Please give an exact printout of the records, without any pictures.

=======

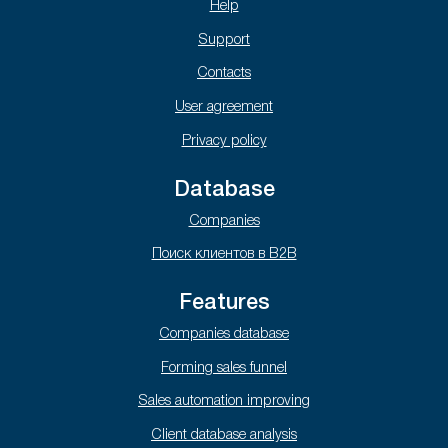
Help
Support
Contacts
User agreement
Privacy policy
Database
Companies
Поиск клиентов в B2B
Features
Companies database
Forming sales funnel
Sales automation improving
Client database analysis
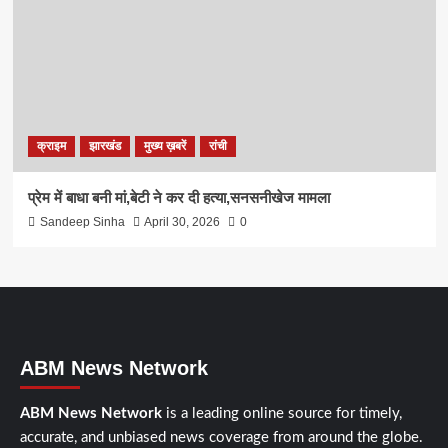
क्राइम
झारखंड
मुख्य ख़बरें
रांची
प्रेम में बाधा बनी मां,बेटी ने कर दी हत्या,सनसनीखेज मामला
Sandeep Sinha
April 30, 2026
0
ABM News Network
ABM News Network
is a leading online source for timely,
accurate, and unbiased news coverage from around the globe.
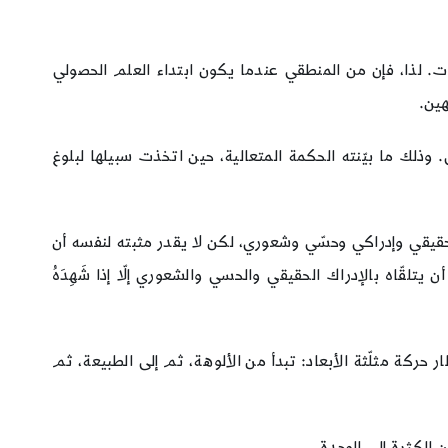
. لذا، فإن من المنطقي عندما يكون ابتداء العلم الحصولي
هين.
ذلك ما بيّنته الحكمة المتعالية، حين اتخذت سبيلها لبلوغ
و حقيقي وإدراكي وحسّي وشعوري، لكن لا يقدر مثبته لنفسه أن
تلقّاه بالإدراك الحقيقي والحسي والشعوري إلّا إذا شَهِدَهُ
ار حركة مثلّثة الأبعاد: تبدأ من الألوهة، ثم إلى الطبيعة، ثم
 الكثرة إلى الوحدة.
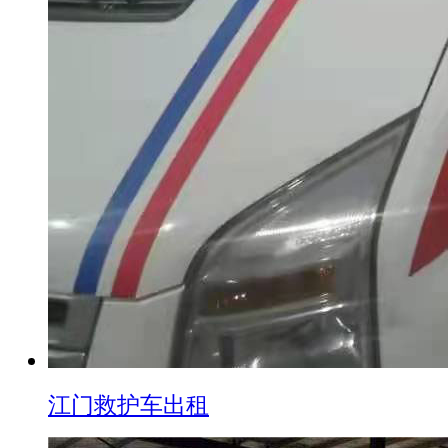
江门救护车出租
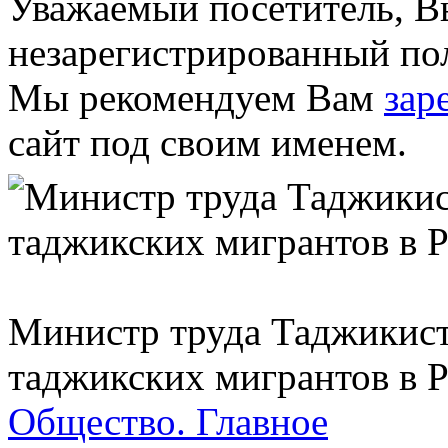
Уважаемый посетитель, Вы
незарегистрированный пол
Мы рекомендуем Вам
зар
сайт под своим именем.
Министр труда Таджикист
таджикских мигрантов в 
Общество.
Главное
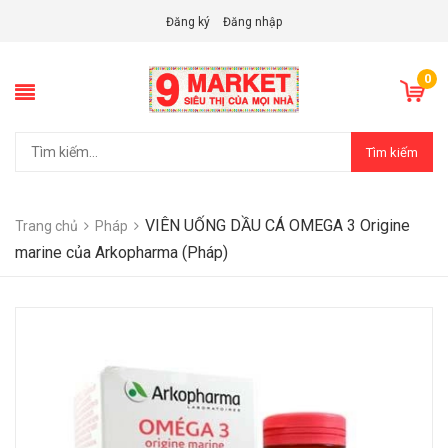
Đăng ký
Đăng nhập
0
Tìm kiếm
VIÊN UỐNG DẦU CÁ OMEGA 3 Origine
Trang chủ
Pháp
marine của Arkopharma (Pháp)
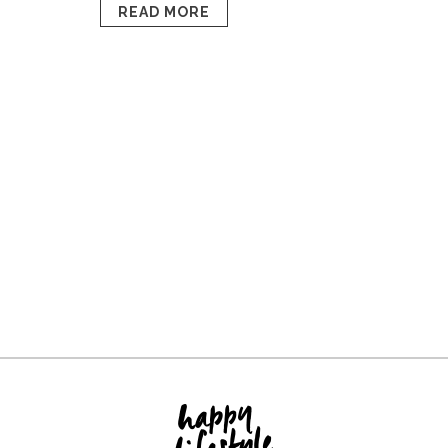
READ MORE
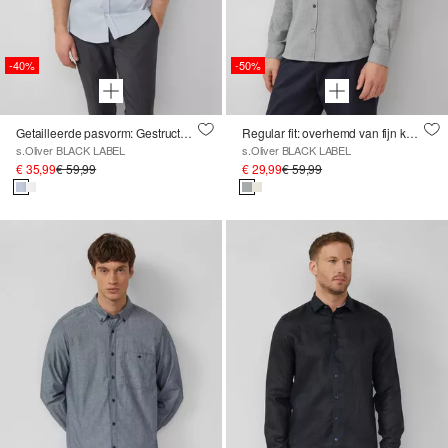
-40%
-50%
Getailleerde pasvorm: Gestructureerd overhemd met korte mouwen van stretchkatoen
Regular fit: overhemd van fijn katoenflanel
s.Oliver BLACK LABEL
s.Oliver BLACK LABEL
€ 35,99
€ 59,99
€ 29,99
€ 59,99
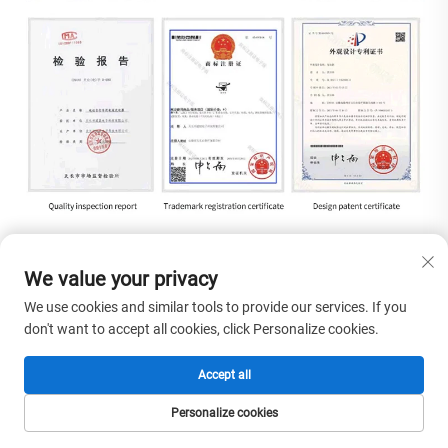
We value your privacy
We use cookies and similar tools to provide our services. If you
don't want to accept all cookies, click Personalize cookies.
Accept all
Personalize cookies
HOMEPAGE
PRODUCTEN
E-MAIL
TEL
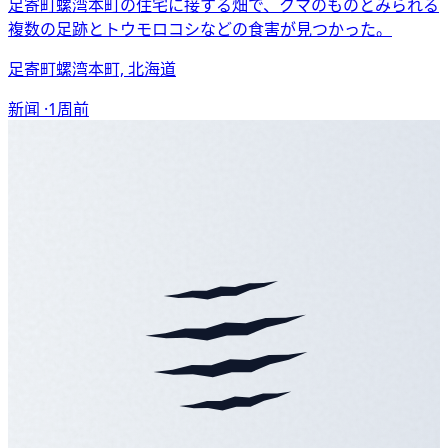
足寄町螺湾本町の住宅に接する畑で、クマのものとみられる
複数の足跡とトウモロコシなどの食害が見つかった。
足寄町螺湾本町, 北海道
新闻 ·
1周前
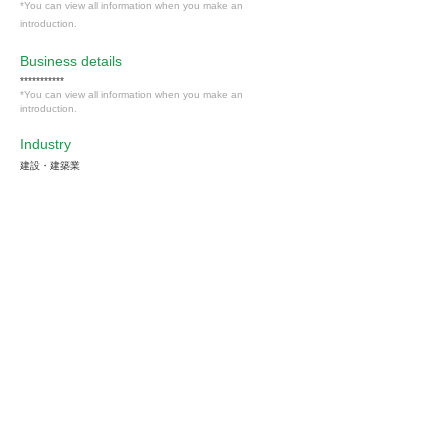
*You can view all information when you make an
introduction.
​Business details
***********
*You can view all information when you make an
introduction.
Industry
建設・建築業
Members only
Interested in this job?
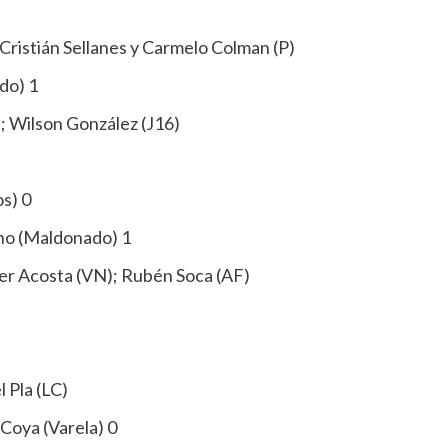
Cristián Sellanes y Carmelo Colman (P)
do) 1
; Wilson González (J16)
s) 0
ino (Maldonado) 1
er Acosta (VN); Rubén Soca (AF)
 Pla (LC)
 Coya (Varela) 0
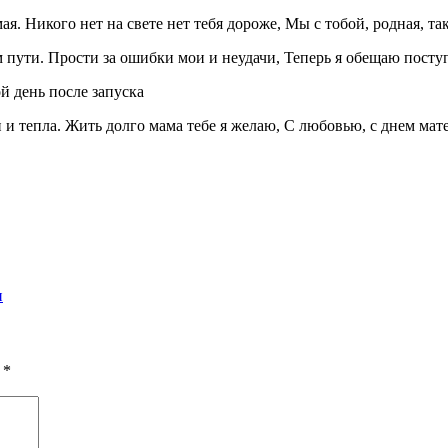
я. Никого нет на свете нет тебя дороже, Мы с тобой, родная, та
ём пути. Прости за ошибки мои и неудачи, Теперь я обещаю поступ
й день после запуска
 и тепла. Жить долго мама тебе я желаю, С любовью, с днем мат
и
ы
*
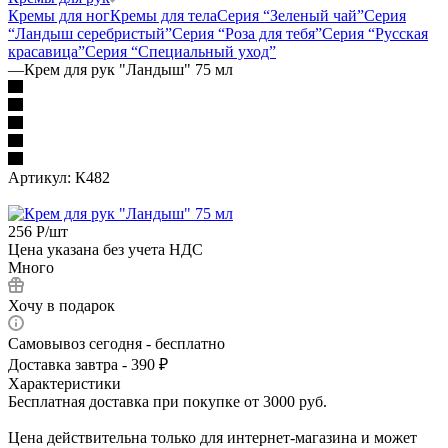
Кремы для ног
Кремы для тела
Серия “Зеленый чай”
Серия
“Ландыш серебристый”
Серия “Роза для тебя”
Серия “Русская
красавица”
Серия “Специальный уход”
—
Крем для рук "Ландыш" 75 мл
Артикул:
К482
256
Р
/шт
Цена указана без учета НДС
Много
Хочу в подарок
Самовывоз сегодня - бесплатно
Доставка завтра - 390 ₽
Характеристики
Бесплатная доставка при покупке от 3000 руб.
Цена действительна только для интернет-магазина и может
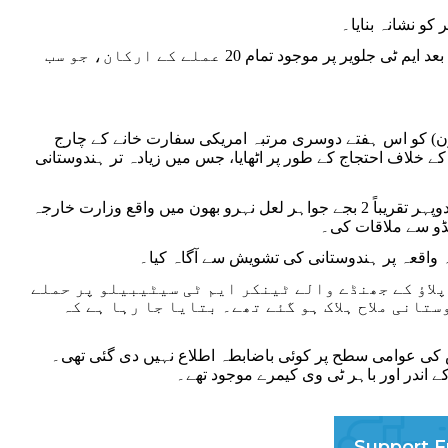
کو نشانہ بنایا۔
اس کے بعد مودی حکومت نے اطلاع دی کہ عمان کے قریب امریکی فوجی حملے کے بعد ایم ٹی جلویر پر موجود تمام 20 عملے کے ارکان، جو سب
ے ہوئے غصے اور دباؤ کے درمیان ہندوستانی وزارت خارجہ نے جمعہ (12 جون) کو اس ہفتے دوسری مرتبہ امریکی سفارت خانے کے چارج
ے خلاف احتجاج کے طور پر اٹھایا، جس میں زیادہ تر ہندوستانی
کے مطابق، امریکی سفارت خانے کے ڈپٹی چیف آف مشن جیسن میکس کو دوپہر تقریباً 2 بجے جواہر لعل نہرو بھون میں واقع وزارت خارجہ
ئیڈو سے ملاقات کی۔
زہ واقعہ پر ہندوستانی کی تشویش سے آگاہ کیا۔
 واقعہ کے دو دن بعد اٹھایا گیا ہے جب نئی دہلی نے 10 جون کو پلاؤ کے جھنڈے والے ٹینکر ایم ٹی سیٹیبیلو پر حملے
تانی ملاح ہلاک ہو گئے تھے۔ بتایا جا رہا ہے کہ
اس کی عوامی سطح پر کوئی باضابطہ اطلاع نہیں دی گئی تھی۔
اندر اور باہر ٹی وی کیمرے موجود تھے۔
Support F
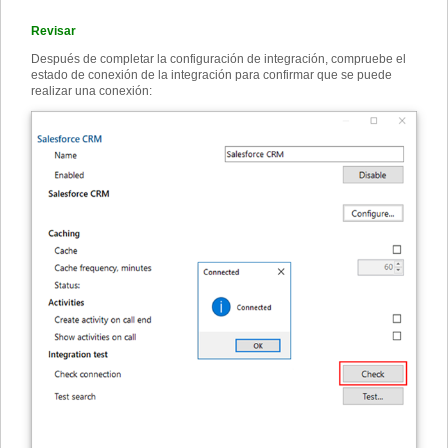
Revisar
Después de completar la configuración de integración, compruebe el
estado de conexión de la integración para confirmar que se puede
realizar una conexión:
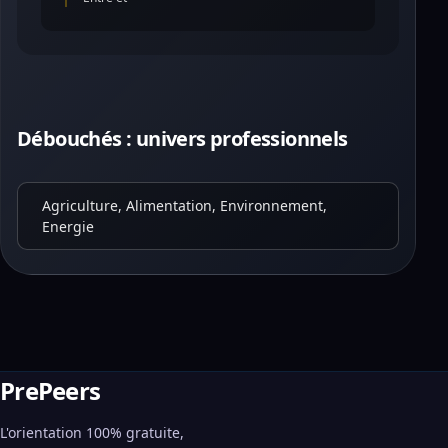
Débouchés : univers professionnels
Agriculture, Alimentation, Environnement,
Energie
PrePeers
L'orientation 100% gratuite,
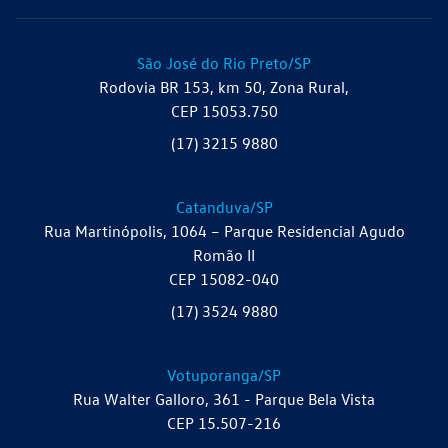
São José do Rio Preto/SP
Rodovia BR 153, km 50, Zona Rural,
CEP 15053.750
(17) 3215 9880
Catanduva/SP
Rua Martinópolis, 1064 – Parque Residencial Agudo
Romão II
CEP 15082-040
(17) 3524 9880
Votuporanga/SP
Rua Walter Galloro, 361 - Parque Bela Vista
CEP 15.507-216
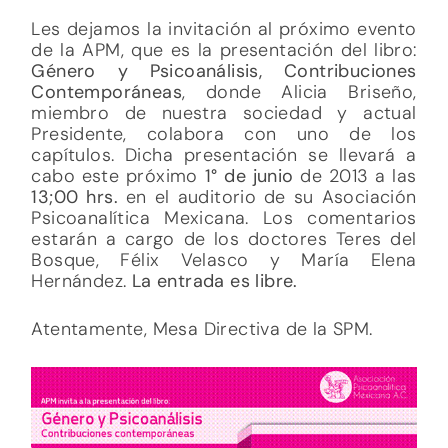
Les dejamos la invitación al próximo evento
de la APM, que es la presentación del libro:
Género y Psicoanálisis, Contribuciones
Contemporáneas
, donde Alicia Briseño,
miembro de nuestra sociedad y actual
Presidente, colabora con uno de los
capítulos. Dicha presentación se llevará a
cabo este próximo
1° de junio
de 2013 a las
13;00 hrs.
en el auditorio de su Asociación
Psicoanalítica Mexicana. Los comentarios
estarán a cargo de los doctores Teres del
Bosque, Félix Velasco y María Elena
Hernández.
La entrada es libre.
Atentamente, Mesa Directiva de la SPM.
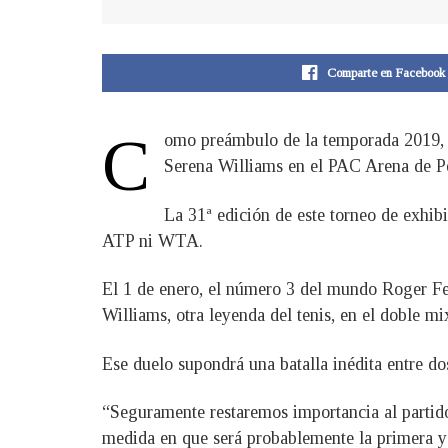
Comparte en Facebook
C
omo preámbulo de la temporada 2019, l
Serena Williams en el PAC Arena de Pe
La 31ª edición de este torneo de exhib
ATP ni WTA.
El 1 de enero, el número 3 del mundo Roger Fe
Williams, otra leyenda del tenis, en el doble mi
Ese duelo supondrá una batalla inédita entre 
“Seguramente restaremos importancia al partido,
medida en que será probablemente la primera y 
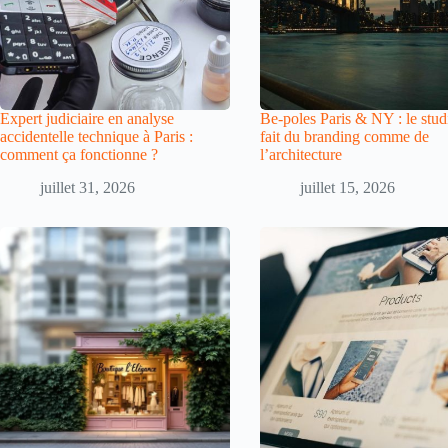
Expert judiciaire en analyse
Be-poles Paris & NY : le stud
accidentelle technique à Paris :
fait du branding comme de
comment ça fonctionne ?
l’architecture
juillet 31, 2026
juillet 15, 2026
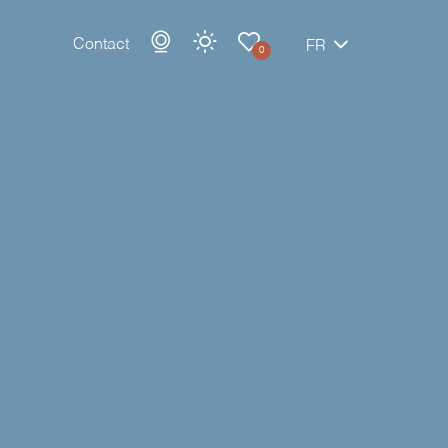
Contact
FR
0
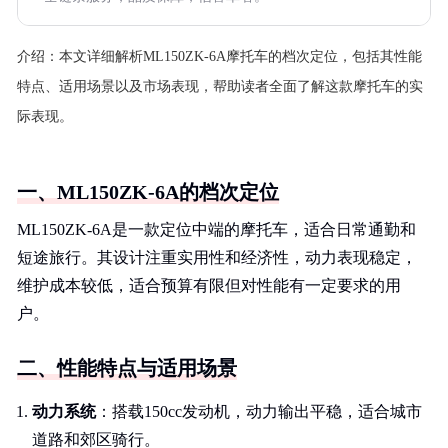
介绍：
本文详细解析ML150ZK-6A摩托车的档次定位，包括其性能
特点、适用场景以及市场表现，帮助读者全面了解这款摩托车的实
际表现。
一、ML150ZK-6A的档次定位
ML150ZK-6A是一款定位中端的摩托车，适合日常通勤和
短途旅行。其设计注重实用性和经济性，动力表现稳定，
维护成本较低，适合预算有限但对性能有一定要求的用
户。
二、性能特点与适用场景
动力系统
：搭载150cc发动机，动力输出平稳，适合城市
道路和郊区骑行。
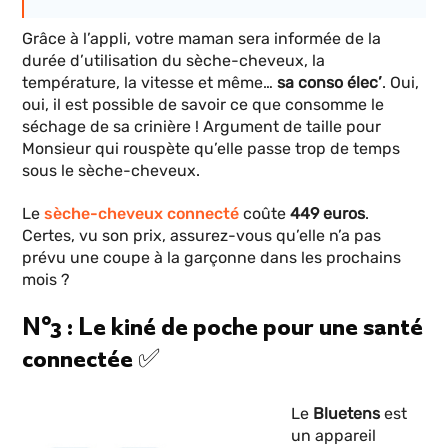
Grâce à l’appli, votre maman sera informée de la
durée d’utilisation du sèche-cheveux, la
température, la vitesse et même…
sa conso élec’
. Oui,
oui, il est possible de savoir ce que consomme le
séchage de sa crinière ! Argument de taille pour
Monsieur qui rouspète qu’elle passe trop de temps
sous le sèche-cheveux.
Le
sèche-cheveux connecté
coûte
449 euros
.
Certes, vu son prix, assurez-vous qu’elle n’a pas
prévu une coupe à la garçonne dans les prochains
mois ?
N°3 : Le kiné de poche pour une santé
connectée ✅
Le
Bluetens
est
un appareil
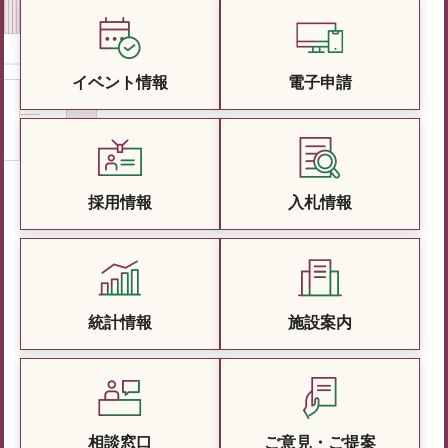
イベント情報
電子申請
採用情報
入札情報
統計情報
施設案内
相談窓口
ご意見・ご提案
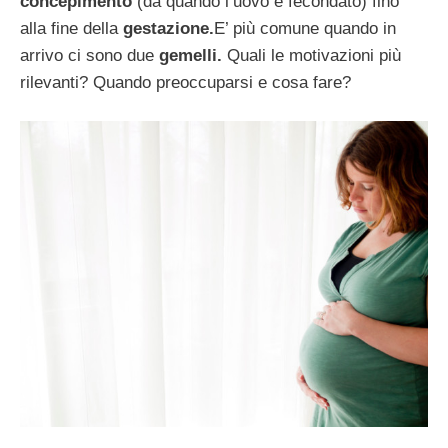
concepimento
(da quando l’uovo è fecondato) fino
alla fine della
gestazione.
E’ più comune quando in
arrivo ci sono due
gemelli.
Quali le motivazioni più
rilevanti? Quando preoccuparsi e cosa fare?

=======

*Result below*
Help
Support
Contacts
User agreement
Privacy policy
Database
Companies
Поиск клиентов в B2B
Features
Companies database
Forming sales funnel
Sales automation improving
Client database analysis
क्राइम
झारखंड
मुख्य ख़बरें
रांची
प्रेम में बाधा बनी मां,बेटी ने कर दी हत्या,सनसनीखेज मामला
Sandeep Sinha
April 30, 2026
0
ABM News Network
ABM News Network
is a leading online source for timely,
accurate, and unbiased news coverage from around the globe.
. لذا، فإن من المنطقي عندما يكون ابتداء العلم الحصولي
هين.
ذلك ما بيّنته الحكمة المتعالية، حين اتخذت سبيلها لبلوغ
و حقيقي وإدراكي وحسّي وشعوري، لكن لا يقدر مثبته لنفسه أن
تلقّاه بالإدراك الحقيقي والحسي والشعوري إلّا إذا شَهِدَهُ
ار حركة مثلّثة الأبعاد: تبدأ من الألوهة، ثم إلى الطبيعة، ثم
 الكثرة إلى الوحدة.
江门救护车出租
Уважаемый посетитель, Вы
незарегистрированный пол
Мы рекомендуем Вам
зар
сайт под своим именем.
Министр труда Таджикист
таджикских мигрантов в 
Общество.
Главное
Đăng ký
Đăng nhập
0
Tìm kiếm
VIÊN UỐNG DẦU CÁ OMEGA 3 Origine
Trang chủ
Pháp
marine của Arkopharma (Pháp)
READ MORE
-40%
-50%
Getailleerde pasvorm: Gestructureerd overhemd met korte mouwen van stretchkatoen
Regular fit: overhemd van fijn katoenflanel
s.Oliver BLACK LABEL
s.Oliver BLACK LABEL
€ 35,99
€ 59,99
€ 29,99
€ 59,99
We value your privacy
We use cookies and similar tools to provide our services. If you
don't want to accept all cookies, click Personalize cookies.
Accept all
Personalize cookies
HOMEPAGE
PRODUCTEN
E-MAIL
TEL
足寄町螺湾本町の住宅に接する畑で、クマのものとみられる
複数の足跡とトウモロコシなどの食害が見つかった。
足寄町螺湾本町, 北海道
新闻 ·
1周前
*You can view all information when you make an
introduction.
​Business details
***********
*You can view all information when you make an
introduction.
Industry
建設・建築業
Members only
Interested in this job?
Cristián Sellanes y Carmelo Colman (P)
do) 1
; Wilson González (J16)
s) 0
ino (Maldonado) 1
er Acosta (VN); Rubén Soca (AF)
 Pla (LC)
 Coya (Varela) 0
я. Никого нет на свете нет тебя дороже, Мы с тобой, родная, та
ём пути. Прости за ошибки мои и неудачи, Теперь я обещаю поступ
й день после запуска
 и тепла. Жить долго мама тебе я желаю, С любовью, с днем мат
и
ы
*
Кремы для ног
Кремы для тела
Серия “Зеленый чай”
Серия
“Ландыш серебристый”
Серия “Роза для тебя”
Серия “Русская
красавица”
Серия “Специальный уход”
—
Крем для рук "Ландыш" 75 мл
Артикул:
К482
256
Р
/шт
Цена указана без учета НДС
Много
Хочу в подарок
Самовывоз сегодня - бесплатно
Доставка завтра - 390 ₽
Характеристики
Бесплатная доставка при покупке от 3000 руб.
Цена действительна только для интернет-магазина и может
کو نشانہ بنایا۔
اس کے بعد مودی حکومت نے اطلاع دی کہ عمان کے قریب امریکی فوجی حملے کے بعد ایم ٹی جلویر پر موجود تمام 20 عملے کے ارکان، جو سب
ے ہوئے غصے اور دباؤ کے درمیان ہندوستانی وزارت خارجہ نے جمعہ (12 جون) کو اس ہفتے دوسری مرتبہ امریکی سفارت خانے کے چارج
ے خلاف احتجاج کے طور پر اٹھایا، جس میں زیادہ تر ہندوستانی
کے مطابق، امریکی سفارت خانے کے ڈپٹی چیف آف مشن جیسن میکس کو دوپہر تقریباً 2 بجے جواہر لعل نہرو بھون میں واقع وزارت خارجہ
ئیڈو سے ملاقات کی۔
زہ واقعہ پر ہندوستانی کی تشویش سے آگاہ کیا۔
 واقعہ کے دو دن بعد اٹھایا گیا ہے جب نئی دہلی نے 10 جون کو پلاؤ کے جھنڈے والے ٹینکر ایم ٹی سیٹیبیلو پر حملے
تانی ملاح ہلاک ہو گئے تھے۔ بتایا جا رہا ہے کہ
اس کی عوامی سطح پر کوئی باضابطہ اطلاع نہیں دی گئی تھی۔
اندر اور باہر ٹی وی کیمرے موجود تھے۔
Support F
Revisar
Después de completar la configuración de integración, compruebe el
estado de conexión de la integración para confirmar que se puede
realizar una conexión:
Débouchés : univers professionnels
Agriculture, Alimentation, Environnement,
Energie
PrePeers
L'orientation 100% gratuite,
São José do Rio Preto/SP
Rodovia BR 153, km 50, Zona Rural,
CEP 15053.750
(17) 3215 9880
Catanduva/SP
Rua Martinópolis, 1064 – Parque Residencial Agudo
Romão II
CEP 15082-040
(17) 3524 9880
Votuporanga/SP
Rua Walter Galloro, 361 - Parque Bela Vista
CEP 15.507-216
Les dejamos la invitación al próximo evento
de la APM, que es la presentación del libro:
Género y Psicoanálisis, Contribuciones
Contemporáneas
, donde Alicia Briseño,
miembro de nuestra sociedad y actual
Presidente, colabora con uno de los
capítulos. Dicha presentación se llevará a
cabo este próximo
1° de junio
de 2013 a las
13;00 hrs.
en el auditorio de su Asociación
Psicoanalítica Mexicana. Los comentarios
estarán a cargo de los doctores Teres del
Bosque, Félix Velasco y María Elena
Hernández.
La entrada es libre.
Atentamente, Mesa Directiva de la SPM.
Comparte en Facebook
C
omo preámbulo de la temporada 2019, l
Serena Williams en el PAC Arena de Pe
La 31ª edición de este torneo de exhib
ATP ni WTA.
El 1 de enero, el número 3 del mundo Roger Fe
Williams, otra leyenda del tenis, en el doble mi
Ese duelo supondrá una batalla inédita entre 
“Seguramente restaremos importancia al partido,
medida en que será probablemente la primera y 
Expert judiciaire en analyse
Be-poles Paris & NY : le stud
accidentelle technique à Paris :
fait du branding comme de
comment ça fonctionne ?
l’architecture
juillet 31, 2026
juillet 15, 2026
Contact
FR
0
介绍：
本文详细解析ML150ZK-6A摩托车的档次定位，包括其性能
特点、适用场景以及市场表现，帮助读者全面了解这款摩托车的实
际表现。
一、ML150ZK-6A的档次定位
ML150ZK-6A是一款定位中端的摩托车，适合日常通勤和
短途旅行。其设计注重实用性和经济性，动力表现稳定，
维护成本较低，适合预算有限但对性能有一定要求的用
户。
二、性能特点与适用场景
动力系统
：搭载150cc发动机，动力输出平稳，适合城市
道路和郊区骑行。
Grâce à l’appli, votre maman sera informée de la
durée d’utilisation du sèche-cheveux, la
température, la vitesse et même…
sa conso élec’
. Oui,
oui, il est possible de savoir ce que consomme le
séchage de sa crinière ! Argument de taille pour
Monsieur qui rouspète qu’elle passe trop de temps
sous le sèche-cheveux.
Le
sèche-cheveux connecté
coûte
449 euros
.
Certes, vu son prix, assurez-vous qu’elle n’a pas
prévu une coupe à la garçonne dans les prochains
mois ?
N°3 : Le kiné de poche pour une santé
connectée ✅
Le
Bluetens
est
un appareil
イベント情報
電子申請
採用情報
入札情報
統計情報
施設案内
相談窓口
ご意見・ご提案
concepimento
(da quando l’uovo è fecondato) fino
alla fine della
gestazione.
E’ più comune quando in
arrivo ci sono due
gemelli.
Quali le motivazioni più
rilevanti? Quando preoccuparsi e cosa fare?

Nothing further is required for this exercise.